Bonuses Cut For Patterson UTI Execs After Fatal Rig Fire


May 23, 2018

Patterson-UTI CEO Andy Hendricks got a $2.25 million bonus for 2017.

Patterson UTI Exec Gets Bonus After Rigg Fire Kills 5It would have been higher, but all of the bonuses for top executives at the company were reduced because of a deadly fire at a Patterson-UTI oil and gas rig in Oklahoma in January. Five men died. Three were Patterson-UTI Energy Inc. employees.

The company's six top executives asked the board of directors' compensation committee to waive any payout for the safety portion of their bonus calculation, according to a proxy filing last month with the Securities and Exchange Commission.

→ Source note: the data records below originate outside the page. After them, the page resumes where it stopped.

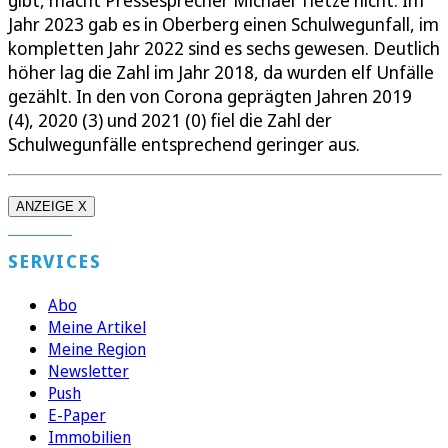
gibt, macht Pressesprecher Michael Tietze nicht. Im
Jahr 2023 gab es in Oberberg einen Schulwegunfall, im
kompletten Jahr 2022 sind es sechs gewesen. Deutlich
höher lag die Zahl im Jahr 2018, da wurden elf Unfälle
gezählt. In den von Corona geprägten Jahren 2019
(4), 2020 (3) und 2021 (0) fiel die Zahl der
Schulwegunfälle entsprechend geringer aus.
ANZEIGE X
SERVICES
Abo
Meine Artikel
Meine Region
Newsletter
Push
E-Paper
Immobilien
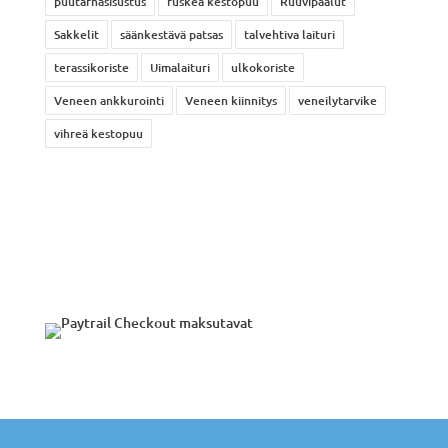
puutarhasisustus
ruskea kestopuu
Ruuvipaalut
Sakkelit
säänkestävä patsas
talvehtiva laituri
terassikoriste
Uimalaituri
ulkokoriste
Veneen ankkurointi
Veneen kiinnitys
veneilytarvike
vihreä kestopuu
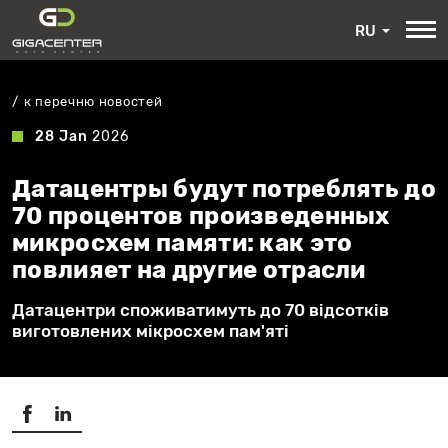
RU
к перечню новостей
28 Jan
2026
Датацентры будут потреблять до
70 процентов произведенных
микросхем памяти: как это
повлияет на другие отрасли
Датацентри споживатимуть до 70 відсотків
виготовлених мікросхем пам'яті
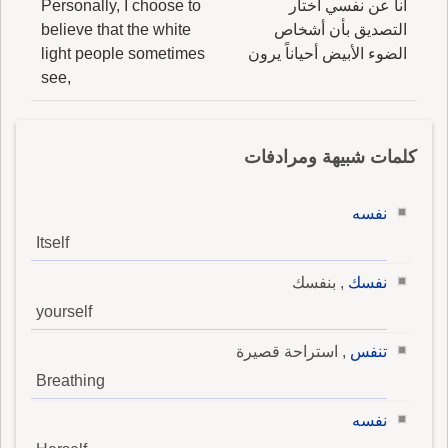
أنا عن نفسي أختار
Personally, I choose to
التصديق بأن أشخاص
believe that the white
الضوء الأبيض أحياناً يرون
light people sometimes
see,
كلمات شبيهة ومرادفات
نفسه
Itself
نفسك
, بنفسك
yourself
تنفس
, استراحة قصيرة
Breathing
نفسه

According to the document, the Houston-based company had revised its system for determining executive compensation for 2017. The safety component was one of the changes.

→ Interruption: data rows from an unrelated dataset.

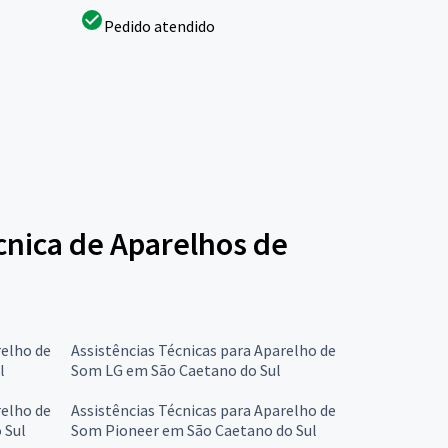
Pedido atendido
écnica de Aparelhos de
relho de
Assistências Técnicas para Aparelho de
l
Som LG em São Caetano do Sul
relho de
Assistências Técnicas para Aparelho de
 Sul
Som Pioneer em São Caetano do Sul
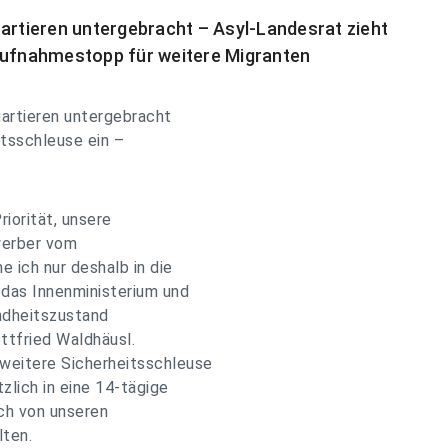
uartieren untergebracht – Asyl-Landesrat zieht
 Aufnahmestopp für weitere Migranten
uartieren untergebracht
itsschleuse ein –
riorität, unsere
werber vom
 ich nur deshalb in die
 das Innenministerium und
ndheitszustand
ttfried Waldhäusl.
weitere Sicherheitsschleuse
zlich in eine 14-tägige
uch von unseren
lten.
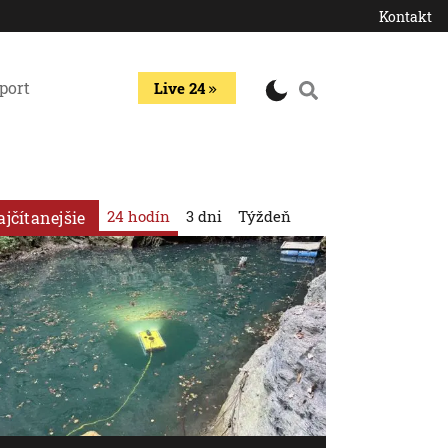
Kontakt
port
Live 24
24 hodín
3 dni
Týždeň
ajčítanejšie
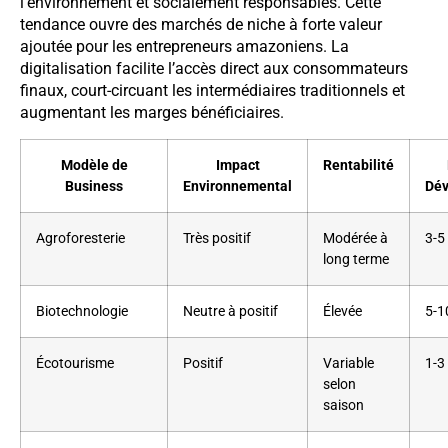
l’environnement et socialement responsables. Cette
tendance ouvre des marchés de niche à forte valeur
ajoutée pour les entrepreneurs amazoniens. La
digitalisation facilite l’accès direct aux consommateurs
finaux, court-circuant les intermédiaires traditionnels et
augmentant les marges bénéficiaires.
Modèle de
Impact
Rentabilité
Business
Environnemental
Dé
Agroforesterie
Très positif
Modérée à
3-5
long terme
Biotechnologie
Neutre à positif
Élevée
5-1
Écotourisme
Positif
Variable
1-3
selon
saison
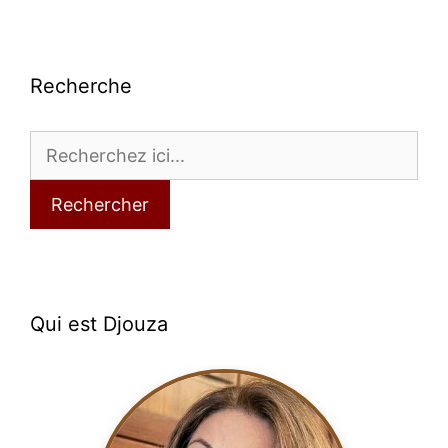
Recherche
Rechercher
Qui est Djouza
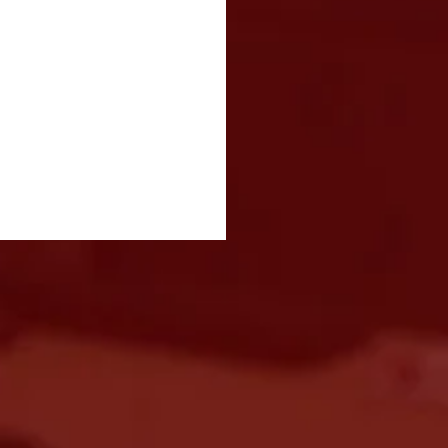
ival Italiano acontece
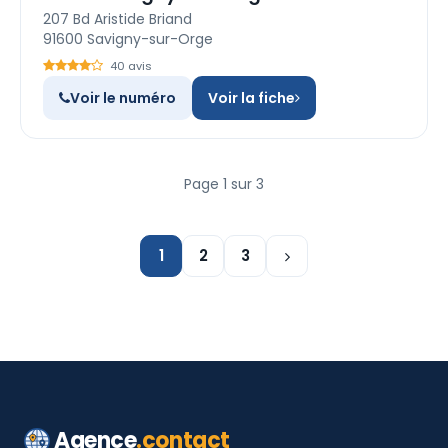
207 Bd Aristide Briand
91600 Savigny-sur-Orge
40 avis
Voir le numéro
Voir la fiche
Page 1 sur 3
1
2
3
Agence
.contact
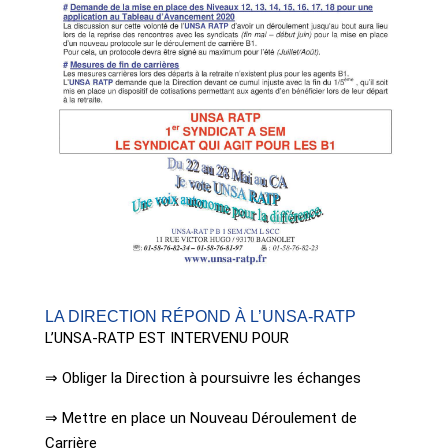
LA DIRECTION RÉPOND À L’UNSA-RATP
L’UNSA-RATP EST INTERVENU POUR
⇒ Obliger la Direction à poursuivre les échanges
⇒ Mettre en place un Nouveau Déroulement de
Carrière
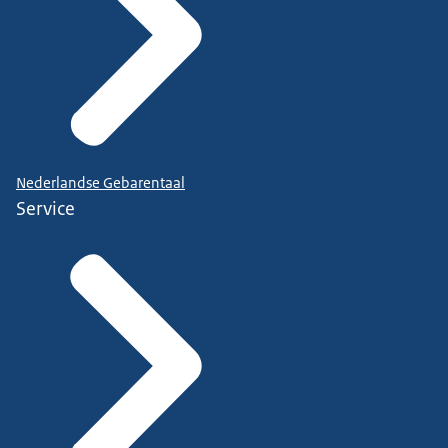
Nederlandse Gebarentaal
Service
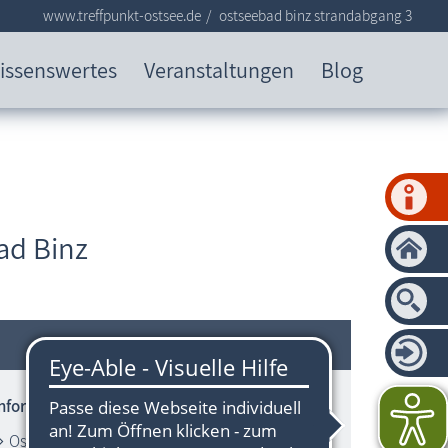
www.treffpunkt-ostsee.de
ostseebad binz strandabgang 3
issenswertes
Veranstaltungen
Blog
ad Binz
Informationen zum Strandbereich
Ostsee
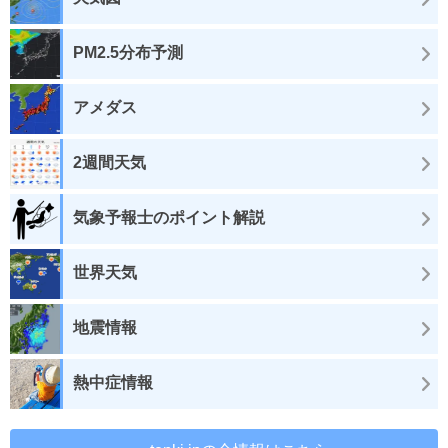
PM2.5分布予測
アメダス
2週間天気
気象予報士のポイント解説
世界天気
地震情報
熱中症情報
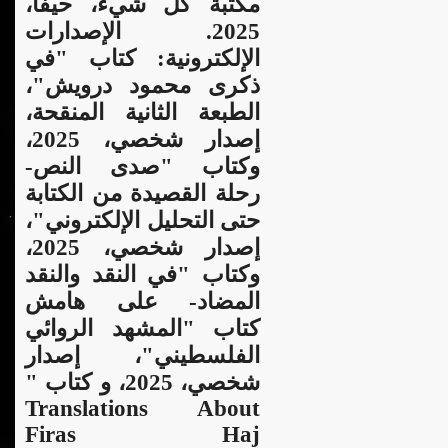
مكتبة كل شيء، حيفا،
2025. الإصدارات
الإلكترونية: كتاب "في
ذكرى محمود درويش"،
الطبعة الثانية المنقحة،
إصدار شخصي، 2025،
وكتاب "صدى النص-
رحلة القصيدة من الكتابة
حتى التحليل الإلكتروني"،
إصدار شخصي، 2025،
وكتاب "في النقد والنقد
المضاد- على هامش
كتاب "المشهد الروائي
الفلسطيني"، إصدار
شخصي، 2025، و كتاب "
Translations About
Firas Haj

The "key performance indicator" for safety judges the executives on "maintenance of Patterson-UTI's leadership position in operating and safety standards."

It's not clear how much higher Hendricks' bonus would have been without the fatal fire. The maximum bonus Hendricks could have received was $2.5 million, according to the filing, $250,000 more than he got.

There were two other key performance indicators that earned him $250,000 and $187,500, respectively, on top of a base $1,750,000 for financial performance.

The bonus is on top of his $854,000 salary. His total compensation, including stock awards, was listed as $14,253,839.

The explosion and rig fire occurred Jan. 22 near Quinton, Okla., a rural community about 100 miles southeast of Tulsa.

The explosion happened while the crew was removing pipe from the hole. The rig burned for eight hours. The workers' bodies were found in the rig's control room. The rig was owned by Patterson-UTI Drilling Co. LLC, a subsidiary of Patterson-UTI Energy.

It was the deadliest oil field accident since at least 2010, when 11 men were killed in the BP PLC explosion in the Gulf of Mexico. The damaged BP well was permanently plugged.

Patterson-UTI has a troubled safety record. Since 2008, when a U.S. Senate committee called the Houston company "one of the worst violators of workplace safety laws," at least 12 of its workers have been killed on the job.

The company has said it was improving safety before the accident, investing millions of dollars in training and protective equipment. A statement released to news outlets after the explosion said the company sought "to instill a company-wide culture where safety is the top priority of each employee."

About a month after the Quinton explosion, another Patterson worker was seriously injured by falling pipe at another well in Oklahoma.

State officials confirmed last week that the operator of the well, Red Mountain Energy LLC, is "fracking," or hydraulically fracturing, the well in order to bring it into production. Patterson-UTI did not perform the remaining drilling.

The U.S. Chemical Safety and Hazard Investigation Board (CSB) is also investigating the explosion. The Occupational Safety and Health Administration is investigating Red Mountain and Patterson-UTI. Families of the victims have also filed several lawsuits.